Demandez à votre logiciel de gestion officinale (LGO) un export des feuilles de soins électroniques (FSE) transmises en mode dégradé sur les 24 derniers mois. Vérifiez que chaque FSE dégradée correspond à une ordonnance physique archivée et à une délivrance traçable. La règle est simple : une FSE sans ordonnance conservée est un indu potentiel. Si votre LGO ne permet pas cet export directement, contactez votre éditeur. La CNAM peut le demander à tout moment lors d'un contrôle. PharmaPex permet de documenter et horodater chaque dispensation à risque, en centralisant les preuves de délivrance par type de produit et par mode de facturation.
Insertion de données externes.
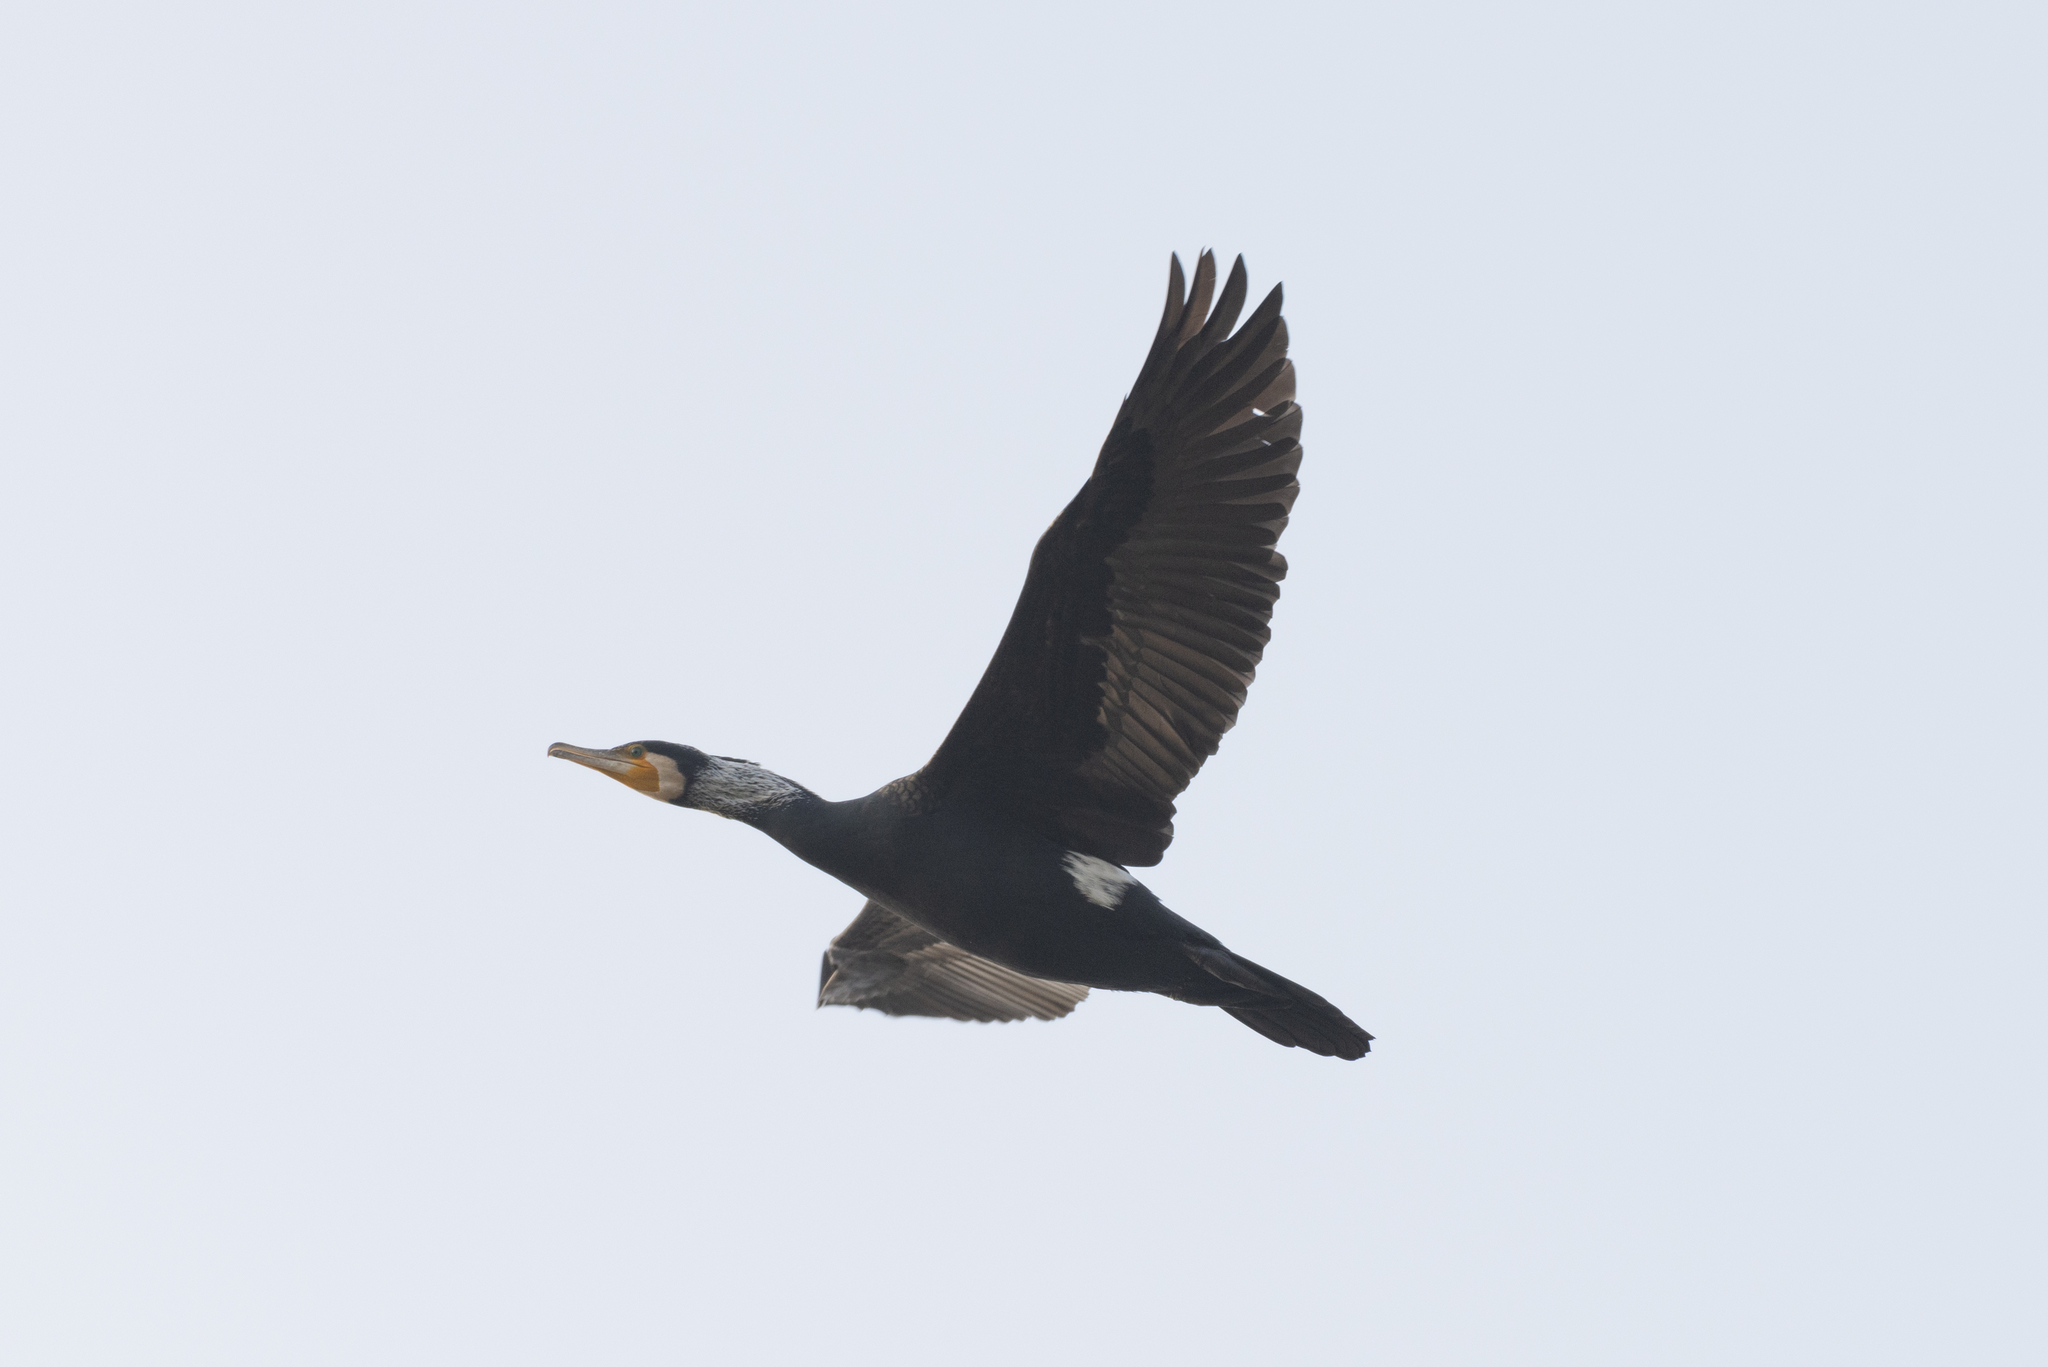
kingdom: Animalia
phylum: Chordata
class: Aves
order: Suliformes
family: Phalacrocoracidae
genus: Phalacrocorax
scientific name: Phalacrocorax carbo
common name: Great cormorant
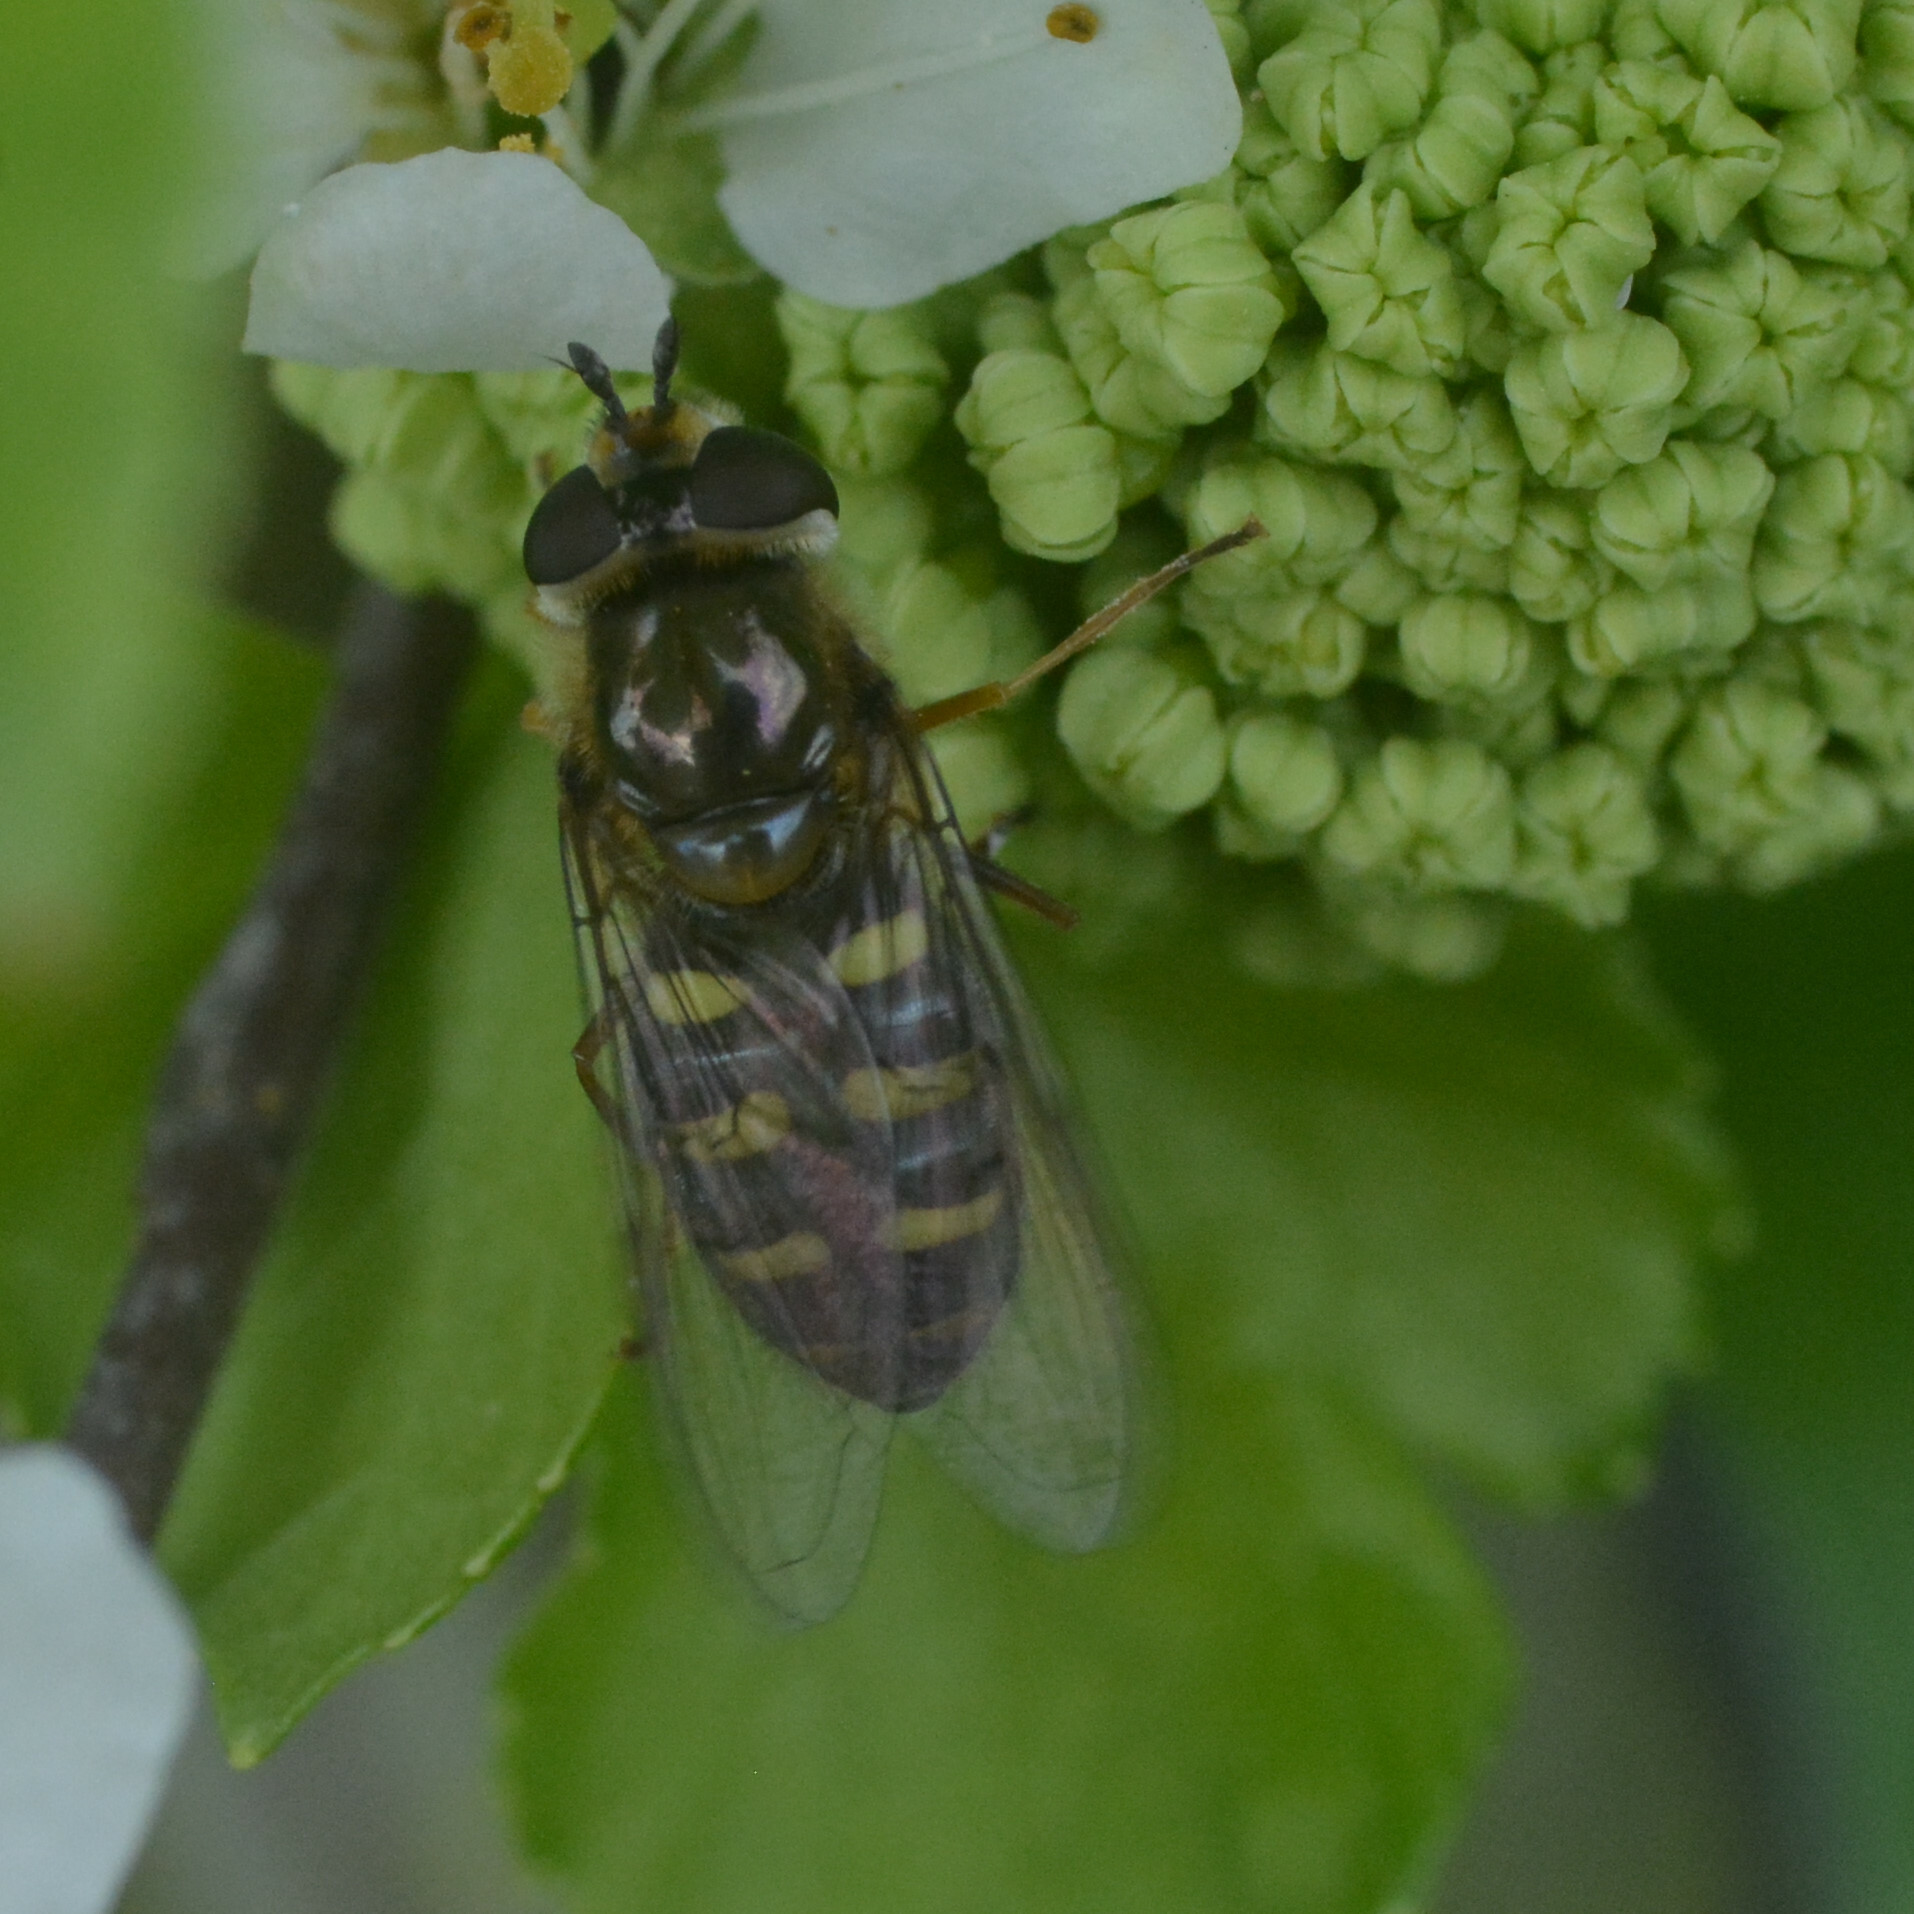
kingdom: Animalia
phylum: Arthropoda
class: Insecta
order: Diptera
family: Syrphidae
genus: Eupeodes
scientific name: Eupeodes luniger
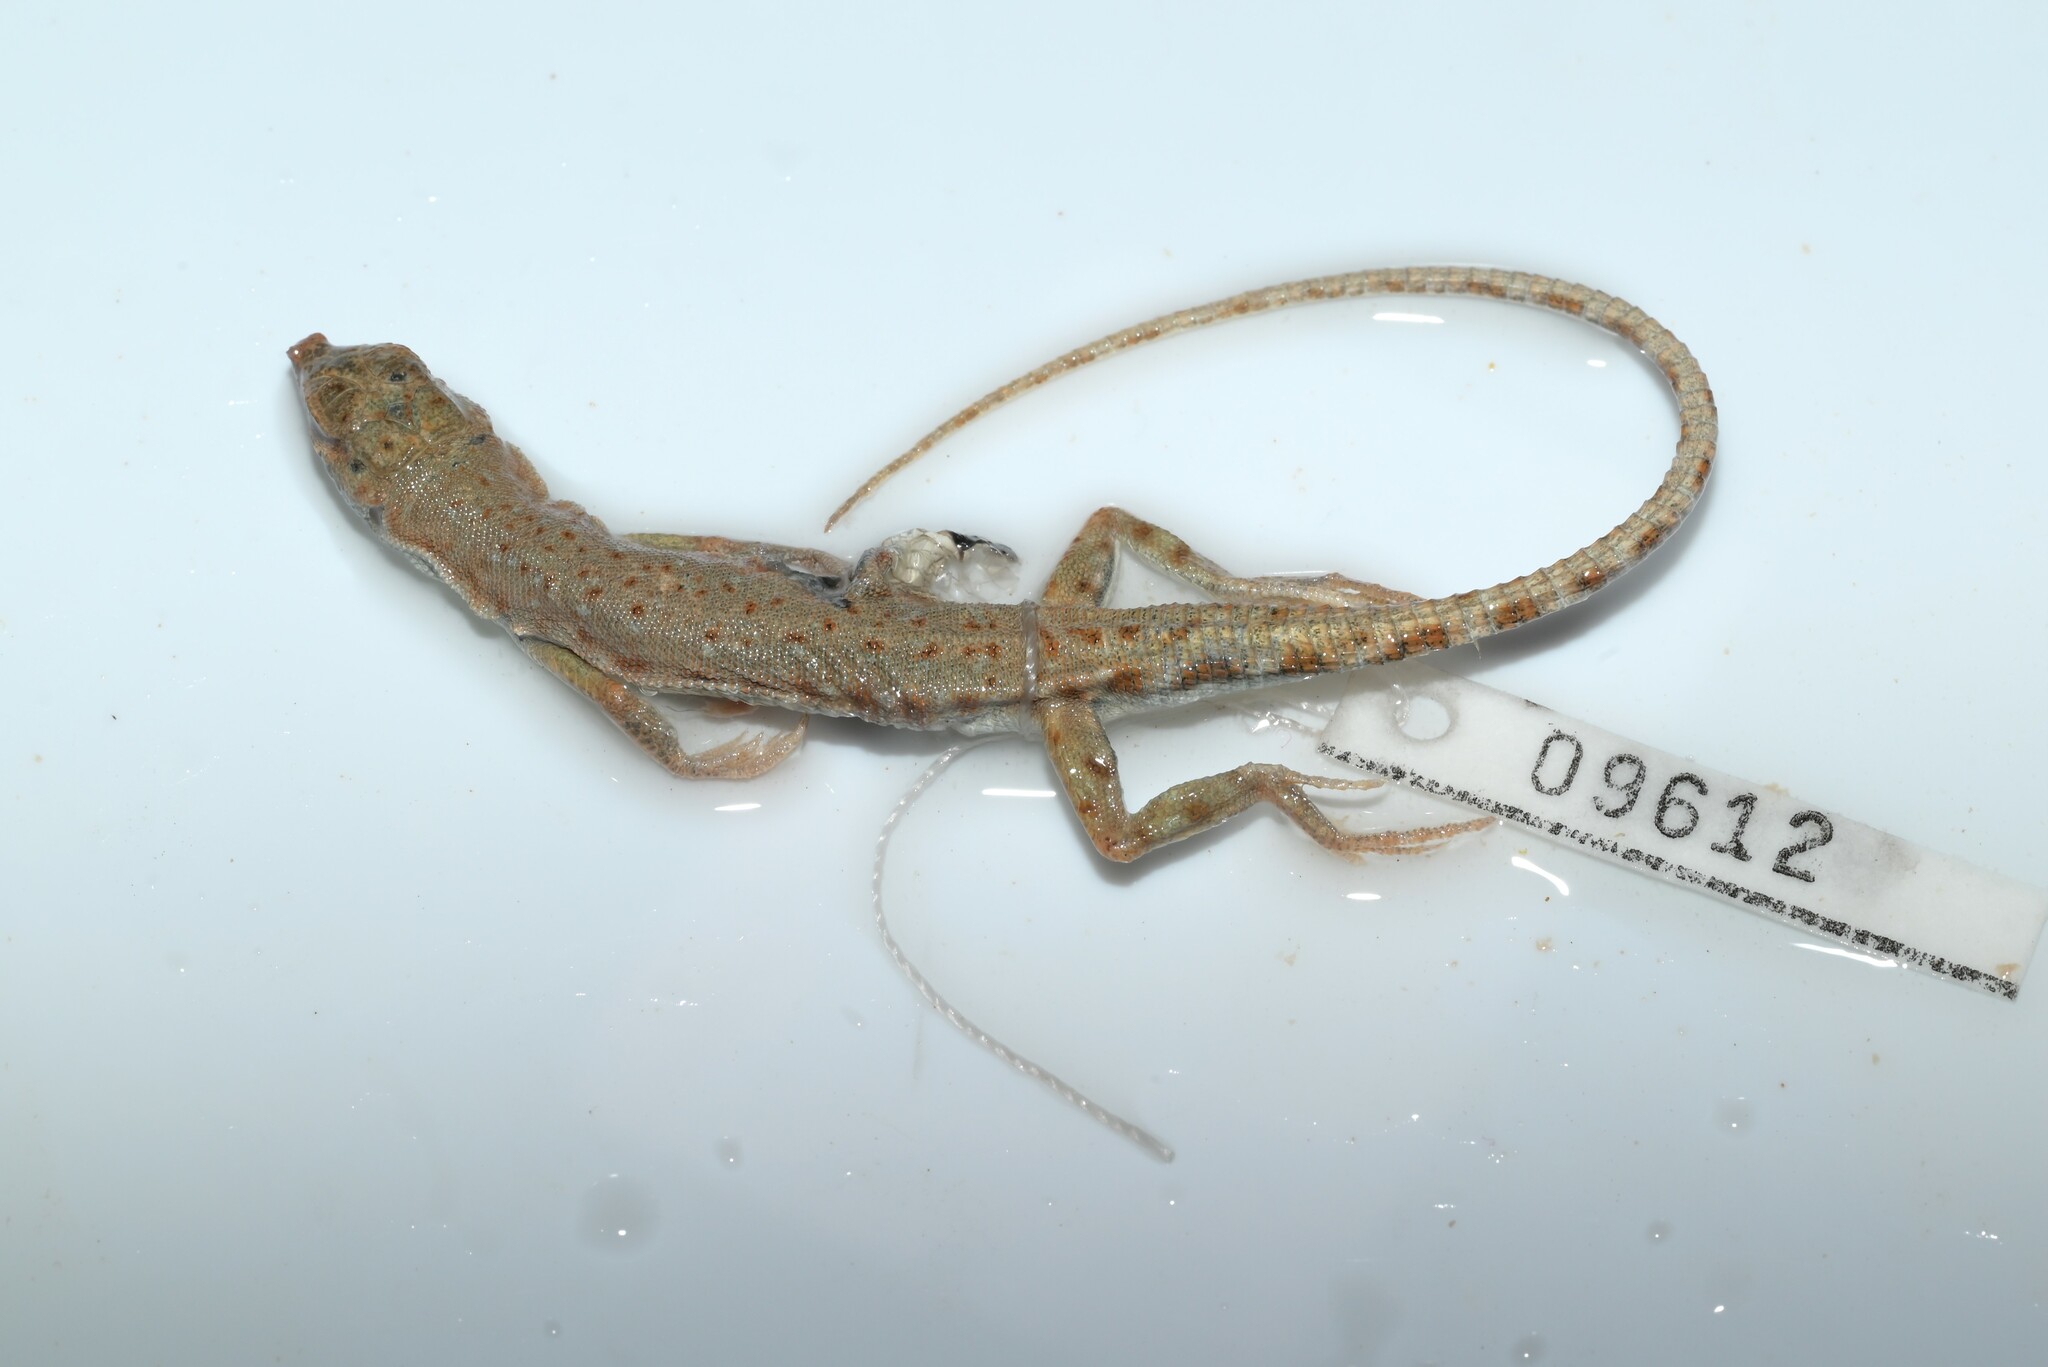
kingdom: Animalia
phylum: Chordata
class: Squamata
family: Lacertidae
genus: Mesalina
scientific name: Mesalina brevirostris
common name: Blanford's short-nosed desert lizard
Action 2 : Activer et vérifier vos connexions ASAFO-Pharma et ADAC dans les 7 jours

ASAFO-Pharma (Alerte sécurisée fausse ordonnance) est accessible depuis amelipro. Si votre officine n'a encore transmis aucun signalement depuis août 2024, vérifiez que votre LGO est bien paramétré pour l'intégration. Une officine non connectée à ASAFO est une officine qui supporte seule le risque de délivrance sur fausse ordonnance, sans recours possible auprès de la CNAM en cas de contentieux. Activez également ADAC pour les produits à risque : antalgiques opioïdes, traitements du diabète, anticancéreux. La CNAM peut considérer l'absence d'utilisation de ces outils comme un facteur aggravant lors d'un contrôle.

Action 3 : Surveiller mensuellement vos indicateurs de facturation atypique

Identifiez dans votre LGO le ratio de FSE rejetées par la CPAM sur votre volume total mensuel. Un taux d'anomalies supérieur à 2 % constitue un signal d'alerte (la moyenne sectorielle était de 2 % en 2024, contre 4 % en 2022, selon la FSPF). Surveillez également les ordonnances de médicaments chers délivrées sur prescriptions hospitalières : c'est le segment où les indus involontaires sont les plus fréquents et les plus coûteux. En cas de doute sur le formalisme d'une prescription hospitalière, documentez systématiquement votre tentative de vérification avant la délivrance.